How to convert a C string (char array) into a Pyth

2019-01-26 11:00发布

问题:

I have embedded a Python interpreter in a C program. Suppose the C program reads some bytes from a file into a char array and learns (somehow) that the bytes represent text with a certain encoding (e.g., ISO 8859-1, Windows-1252, or UTF-8). How do I decode the contents of this char array into a Python string?

The Python string should in general be of type unicode—for instance, a 0x93 in Windows-1252 encoded input becomes a u'\u0201c'.

I have attempted to use PyString_Decode, but it always fails when there are non-ASCII characters in the string. Here is an example that fails:

#include <Python.h>
#include <stdio.h>

int main(int argc, char *argv[])
{
     char c_string[] = { (char)0x93, 0 };
     PyObject *py_string;

     Py_Initialize();

     py_string = PyString_Decode(c_string, 1, "windows_1252", "replace");
     if (!py_string) {
          PyErr_Print();
          return 1;
     }
     return 0;
}

The error message is UnicodeEncodeError: 'ascii' codec can't encode character u'\u201c' in position 0: ordinal not in range(128), which indicates that the ascii encoding is used even though we specify windows_1252 in the call to PyString_Decode.

The following code works around the problem by using PyString_FromString to create a Python string of the undecoded bytes, then calling its decode method:

#include <Python.h>
#include <stdio.h>

int main(int argc, char *argv[])
{
     char c_string[] = { (char)0x93, 0 };
     PyObject *raw, *decoded;

     Py_Initialize();

     raw = PyString_FromString(c_string);
     printf("Undecoded: ");
     PyObject_Print(raw, stdout, 0);
     printf("\n");
     decoded = PyObject_CallMethod(raw, "decode", "s", "windows_1252");
     Py_DECREF(raw);
     printf("Decoded: ");
     PyObject_Print(decoded, stdout, 0);
     printf("\n");
     return 0;
}

回答1:

PyString_Decode does this:

PyObject *PyString_Decode(const char *s,
              Py_ssize_t size,
              const char *encoding,
              const char *errors)
{
    PyObject *v, *str;

    str = PyString_FromStringAndSize(s, size);
    if (str == NULL)
    return NULL;
    v = PyString_AsDecodedString(str, encoding, errors);
    Py_DECREF(str);
    return v;
}

IOW, it does basically what you're doing in your second example - converts to a string, then decode the string. The problem here arises from PyString_AsDecodedString, rather than PyString_AsDecodedObject. PyString_AsDecodedString does PyString_AsDecodedObject, but then tries to convert the resulting unicode object into a string object with the default encoding (for you, looks like that's ASCII). That's where it fails.

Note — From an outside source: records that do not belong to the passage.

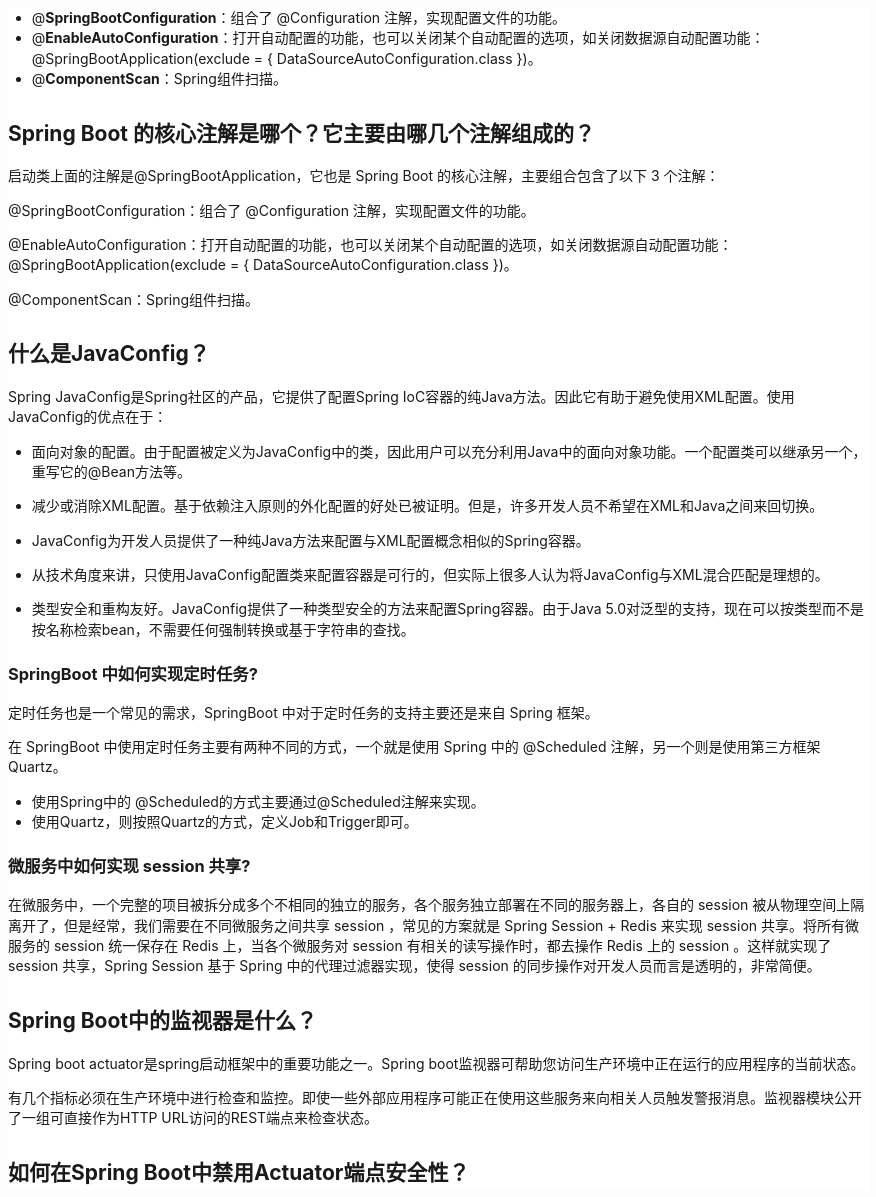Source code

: -   @**SpringBootConfiguration**：组合了 @Configuration 注解，实现配置文件的功能。
-   @**EnableAutoConfiguration**：打开自动配置的功能，也可以关闭某个自动配置的选项，如关闭数据源自动配置功能：@SpringBootApplication(exclude = { DataSourceAutoConfiguration.class })。
-   @**ComponentScan**：Spring组件扫描。

## Spring Boot 的核心注解是哪个？它主要由哪几个注解组成的？

启动类上面的注解是@SpringBootApplication，它也是 Spring Boot 的核心注解，主要组合包含了以下 3 个注解：

@SpringBootConfiguration：组合了 @Configuration 注解，实现配置文件的功能。

@EnableAutoConfiguration：打开自动配置的功能，也可以关闭某个自动配置的选项，如关闭数据源自动配置功能：@SpringBootApplication(exclude = { DataSourceAutoConfiguration.class })。

@ComponentScan：Spring组件扫描。

## 什么是JavaConfig？

Spring JavaConfig是Spring社区的产品，它提供了配置Spring IoC容器的纯Java方法。因此它有助于避免使用XML配置。使用JavaConfig的优点在于：

-   面向对象的配置。由于配置被定义为JavaConfig中的类，因此用户可以充分利用Java中的面向对象功能。一个配置类可以继承另一个，重写它的@Bean方法等。

-   减少或消除XML配置。基于依赖注入原则的外化配置的好处已被证明。但是，许多开发人员不希望在XML和Java之间来回切换。

-   JavaConfig为开发人员提供了一种纯Java方法来配置与XML配置概念相似的Spring容器。

-   从技术角度来讲，只使用JavaConfig配置类来配置容器是可行的，但实际上很多人认为将JavaConfig与XML混合匹配是理想的。
-   类型安全和重构友好。JavaConfig提供了一种类型安全的方法来配置Spring容器。由于Java 5.0对泛型的支持，现在可以按类型而不是按名称检索bean，不需要任何强制转换或基于字符串的查找。



### **SpringBoot 中如何实现定时任务?**

定时任务也是一个常见的需求，SpringBoot 中对于定时任务的支持主要还是来自 Spring 框架。

在 SpringBoot 中使用定时任务主要有两种不同的方式，一个就是使用 Spring 中的 @Scheduled 注解，另一个则是使用第三方框架 Quartz。

-   使用Spring中的 @Scheduled的方式主要通过@Scheduled注解来实现。
-   使用Quartz，则按照Quartz的方式，定义Job和Trigger即可。

###  **微服务中如何实现 session 共享?**

在微服务中，一个完整的项目被拆分成多个不相同的独立的服务，各个服务独立部署在不同的服务器上，各自的 session 被从物理空间上隔离开了，但是经常，我们需要在不同微服务之间共享 session ，常见的方案就是 Spring Session + Redis 来实现 session 共享。将所有微服务的 session 统一保存在 Redis 上，当各个微服务对 session 有相关的读写操作时，都去操作 Redis 上的 session 。这样就实现了 session 共享，Spring Session 基于 Spring 中的代理过滤器实现，使得 session 的同步操作对开发人员而言是透明的，非常简便。

## Spring Boot中的监视器是什么？

Spring boot actuator是spring启动框架中的重要功能之一。Spring boot监视器可帮助您访问生产环境中正在运行的应用程序的当前状态。

有几个指标必须在生产环境中进行检查和监控。即使一些外部应用程序可能正在使用这些服务来向相关人员触发警报消息。监视器模块公开了一组可直接作为HTTP URL访问的REST端点来检查状态。

## 如何在Spring Boot中禁用Actuator端点安全性？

I believe you'll need to do two calls - but you can use PyString_AsDecodedObject rather than calling the python "decode" method. Something like:

#include <Python.h>
#include <stdio.h>

int main(int argc, char *argv[])
{
     char c_string[] = { (char)0x93, 0 };
     PyObject *py_string, *py_unicode;

     Py_Initialize();

     py_string = PyString_FromStringAndSize(c_string, 1);
     if (!py_string) {
          PyErr_Print();
          return 1;
     }
     py_unicode = PyString_AsDecodedObject(py_string, "windows_1252", "replace");
     Py_DECREF(py_string);

     return 0;
}

I'm not entirely sure what the reasoning behind PyString_Decode working this way is. A very old thread on python-dev seems to indicate that it has something to do with chaining the output, but since the Python methods don't do the same, I'm not sure if that's still relevant.



回答2:

You don't want to decode the string into a Unicode representation, you just want to treat it as an array of bytes, right?

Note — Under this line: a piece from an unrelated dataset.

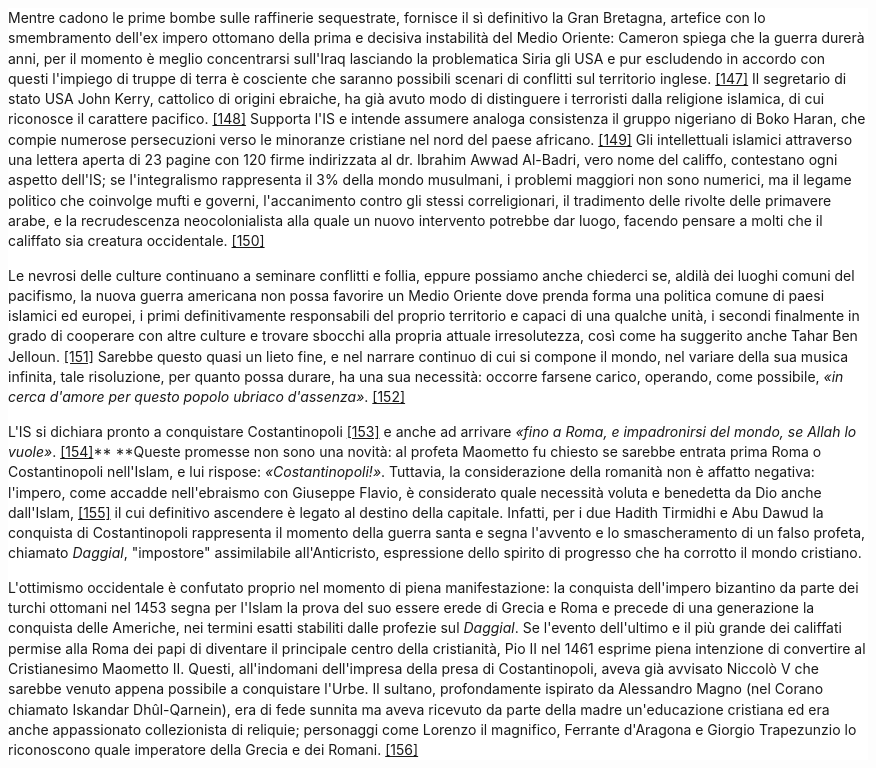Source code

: Mentre cadono le prime bombe sulle raffinerie sequestrate, fornisce il sì definitivo la Gran Bretagna, artefice con lo smembramento dell'ex impero ottomano della prima e decisiva instabilità del Medio Oriente: Cameron spiega che la guerra durerà anni, per il momento è meglio concentrarsi sull'Iraq lasciando la problematica Siria gli USA e pur escludendo in accordo con questi l'impiego di truppe di terra è cosciente che saranno possibili scenari di conflitti sul territorio inglese. [\[147\]](http://www.claudiocomandini.net/wp-admin/post.php?post=2085&action=edit#_ftn146) Il segretario di stato USA John Kerry, cattolico di origini ebraiche, ha già avuto modo di distinguere i terroristi dalla religione islamica, di cui riconosce il carattere pacifico. [\[148\]](http://www.claudiocomandini.net/wp-admin/post.php?post=2085&action=edit#_ftn146) Supporta l'IS e intende assumere analoga consistenza il gruppo nigeriano di Boko Haran, che compie numerose persecuzioni verso le minoranze cristiane nel nord del paese africano. [\[149\]](http://www.claudiocomandini.net/wp-admin/post.php?post=2085&action=edit#_ftn147) Gli intellettuali islamici attraverso una lettera aperta di 23 pagine con 120 firme indirizzata al dr. Ibrahim Awwad Al-Badri, vero nome del califfo, contestano ogni aspetto dell'IS; se l'integralismo rappresenta il 3% della mondo musulmani, i problemi maggiori non sono numerici, ma il legame politico che coinvolge mufti e governi, l'accanimento contro gli stessi correligionari, il tradimento delle rivolte delle primavere arabe, e la recrudescenza neocolonialista alla quale un nuovo intervento potrebbe dar luogo, facendo pensare a molti che il califfato sia creatura occidentale. [\[150\]](http://www.claudiocomandini.net/wp-admin/post.php?post=2085&action=edit#_ftn148)

Le nevrosi delle culture continuano a seminare conflitti e follia, eppure possiamo anche chiederci se, aldilà dei luoghi comuni del pacifismo, la nuova guerra americana non possa favorire un Medio Oriente dove prenda forma una politica comune di paesi islamici ed europei, i primi definitivamente responsabili del proprio territorio e capaci di una qualche unità, i secondi finalmente in grado di cooperare con altre culture e trovare sbocchi alla propria attuale irresolutezza, così come ha suggerito anche Tahar Ben Jelloun. [\[151\]](http://www.claudiocomandini.net/wp-admin/post.php?post=2085&action=edit#_ftn149) Sarebbe questo quasi un lieto fine, e nel narrare continuo di cui si compone il mondo, nel variare della sua musica infinita, tale risoluzione, per quanto possa durare, ha una sua necessità: occorre farsene carico, operando, come possibile, *«in cerca d'amore per questo popolo ubriaco d'assenza»*. [\[152\]](http://www.claudiocomandini.net/wp-admin/post.php?post=2085&action=edit#_ftn150)

L'IS si dichiara pronto a conquistare Costantinopoli [\[153\]](http://www.claudiocomandini.net/wp-admin/post.php?post=2085&action=edit#_ftn151) e anche ad arrivare *«fino a Roma, e impadronirsi del mondo, se Allah lo vuole»*. [\[154\]](http://www.claudiocomandini.net/wp-admin/post.php?post=2085&action=edit#_ftn152)\*\* \*\*Queste promesse non sono una novità: al profeta Maometto fu chiesto se sarebbe entrata prima Roma o Costantinopoli nell'Islam, e lui rispose: *«Costantinopoli!»*. Tuttavia, la considerazione della romanità non è affatto negativa: l'impero, come accadde nell'ebraismo con Giuseppe Flavio, è considerato quale necessità voluta e benedetta da Dio anche dall'Islam, [\[155\]](http://www.claudiocomandini.net/wp-admin/post.php?post=2085&action=edit#_ftn153) il cui definitivo ascendere è legato al destino della capitale. Infatti, per i due Hadith Tirmidhi e Abu Dawud la conquista di Costantinopoli rappresenta il momento della guerra santa e segna l'avvento e lo smascheramento di un falso profeta, chiamato *Daggial*, "impostore" assimilabile all'Anticristo, espressione dello spirito di progresso che ha corrotto il mondo cristiano.

L'ottimismo occidentale è confutato proprio nel momento di piena manifestazione: la conquista dell'impero bizantino da parte dei turchi ottomani nel 1453 segna per l'Islam la prova del suo essere erede di Grecia e Roma e precede di una generazione la conquista delle Americhe, nei termini esatti stabiliti dalle profezie sul *Daggial*. Se l'evento dell'ultimo e il più grande dei califfati permise alla Roma dei papi di diventare il principale centro della cristianità, Pio II nel 1461 esprime piena intenzione di convertire al Cristianesimo Maometto II. Questi, all'indomani dell'impresa della presa di Costantinopoli, aveva già avvisato Niccolò V che sarebbe venuto appena possibile a conquistare l'Urbe. Il sultano, profondamente ispirato da Alessandro Magno (nel Corano chiamato Iskandar Dhûl-Qarnein), era di fede sunnita ma aveva ricevuto da parte della madre un'educazione cristiana ed era anche appassionato collezionista di reliquie; personaggi come Lorenzo il magnifico, Ferrante d'Aragona e Giorgio Trapezunzio lo riconoscono quale imperatore della Grecia e dei Romani. [\[156\]](http://www.claudiocomandini.net/wp-admin/post.php?post=2085&action=edit#_ftn154)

Just use PyString_FromString:

char *cstring;
PyObject *pystring = PyString_FromString(cstring);

That's all. Now you have a Python str() object. See docs here: https://docs.python.org/2/c-api/string.html

I'm a little bit confused about how to specify "str" or "unicode." They are quite different if you have non-ASCII characters. If you want to decode a C string and you know exactly what character set it's in, then yes, PyString_DecodeString is a good place to start.



回答3:

Try calling PyErr_Print() in the "if (!py_string)" clause. Perhaps the python exception will give you some more information.